*WHAT THE EXERCISE ASKS:*
Could you transcribe each record below exactly as written, setting the pictures aside?

::::::

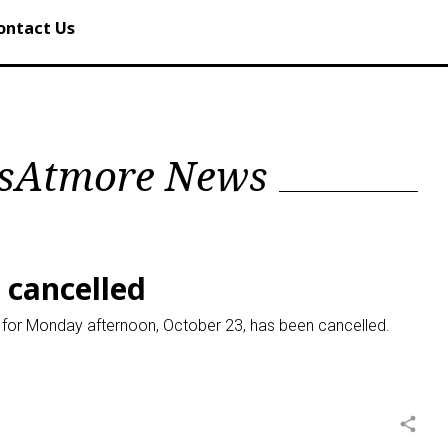
ontact Us
alsAtmore News
s cancelled
ed for Monday afternoon, October 23, has been cancelled.
share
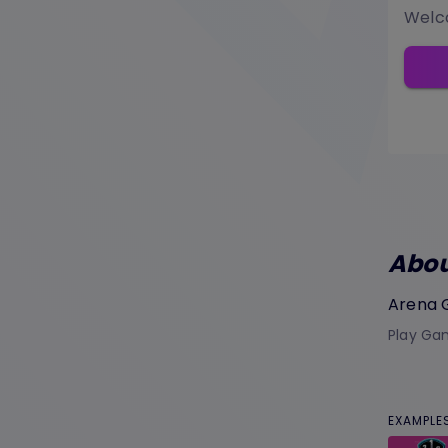
Welco
Abo
Arena
Play Gam
EXAMPLE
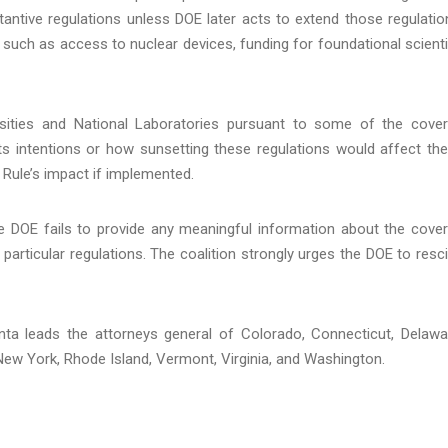
antive regulations unless DOE later acts to extend those regulatio
s such as access to nuclear devices, funding for foundational scienti
ersities and National Laboratories pursuant to some of the cove
ts intentions or how sunsetting these regulations would affect th
 Rule’s impact if implemented.
the DOE fails to provide any meaningful information about the cove
 particular regulations. The coalition strongly urges the DOE to resc
onta leads the attorneys general of Colorado, Connecticut, Delawa
 New York, Rhode Island, Vermont, Virginia, and Washington.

::::::

*WRITTEN RESPONSE:*
ontact Us
alsAtmore News
s cancelled
ed for Monday afternoon, October 23, has been cancelled.
share
Welco
Abo
Arena
Play Gam
EXAMPLE
antive regulations unless DOE later acts to extend those regulatio
s such as access to nuclear devices, funding for foundational scienti
ersities and National Laboratories pursuant to some of the cove
ts intentions or how sunsetting these regulations would affect th
 Rule’s impact if implemented.
the DOE fails to provide any meaningful information about the cove
 particular regulations. The coalition strongly urges the DOE to resc
onta leads the attorneys general of Colorado, Connecticut, Delawa
 New York, Rhode Island, Vermont, Virginia, and Washington.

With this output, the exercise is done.